Macau also adopted the 999 number; it also introduced two emergency hotline numbers: 110 (mainly for tourists from mainland China) and 112 (mainly for tourists from overseas).
The worldwide emergency number for GSM mobile phones, 112, also works on all GSM networks in the territories. Calls made to this number are redirected to the 999 call centre.
Malaysia
The 999 emergency services in Malaysia is staffed by about 138 telephonists from Telekom Malaysia. Like Singapore, the number was inherited from British rule and continued after independence. Ongoing upgrading works are taking place to introduce the Computer-Telephony Integration (CTI) for hospital exchanges, digital mapping to track the callers' locations and Computer Assisted Despatching (CAD) for online connectivity among the agencies providing the emergency services in the country. All calls to the number are made free of charge.
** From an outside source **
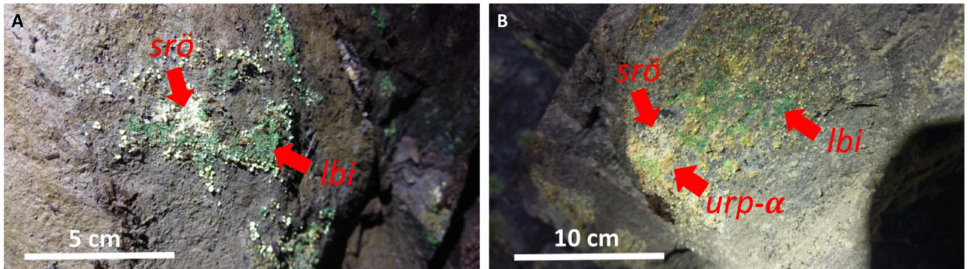
Figure 16. Uranyl mineral assemblage from Podg ó rze mine: ( A ) liebigite (lbi) and schröckingerite (shö); ( B ) liebigite (lbi), schröckingerite (shö), and uranyl silicates (urp- α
In the late 90s, the number 994 was adopted as a direct connection to fire stations, but use of the number has been discontinued due to cost-saving measures taken by the government. 991 connects to civil services.
The worldwide emergency number for GSM mobile phones, 112, also works on all GSM networks in the country. Calls made to this number are redirected to the 999 call centre.
Mauritius
Mauritius uses the 999 emergency number for police contact only. The other emergency numbers in use are 114 for emergency medical assistance and 115 for the fire service.[45]
Poland
The 112 emergency number is an all-service number in Poland like in other EU states, but old numbers that were traditionally designated for emergencies are still in use parallel to 112. Those are 999 for ambulance, 998 for fire brigade and 997 for police.
United Arab Emirates
In the United Arab Emirates the 999 service is used to contact the police who are also capable of forwarding the call as appropriate to the ambulance or fire services. The number 998 connects directly to the ambulance service and 997 to the fire brigade.
Singapore
In Singapore, the number 999 was inherited from British rule and continued after independence. The number is attributed more to requesting for the police, with the number 995, established in 1984, used for direct lines to the fire brigade and ambulance services of the Singapore Civil Defence Force. Because most of the population of Singapore is Chinese, it is likely that 995 was adopted because the Chinese pronunciation for that number (九九五, jiŭ jiŭ wŭ) sounds similar to the Chinese phrase for 'Save me' (救救我, jiù jiù wŏ).
Eswatini
The Kingdom of Eswatini uses the 999 emergency number for police contact only, and 975 for human trafficking reports. The other emergency numbers in use are 977 for emergency medical assistance and 933 for the fire service.
Trinidad and Tobago
In Trinidad and Tobago, 999 is used to contact the police only. The number 811 is used for the ambulance service and 990 for the fire brigade.
Uganda
In Uganda, callers can call the police on either 112 or 999.[46]
Canada
In 1959, Winnipeg, Manitoba (16 municipalities) used 9-9-9[47] as the first North American deployment of a local unified emergency number.[48]North America later standardised on 9-1-1, with +1-204-999-xxxx eventually reassigned as a standard mobile telephone exchange.[49] Even in 2022, dialling 9-9-9 in certain areas of Canada, e.g., Gatineau, QC, may be transferred to the 999 call system.[50]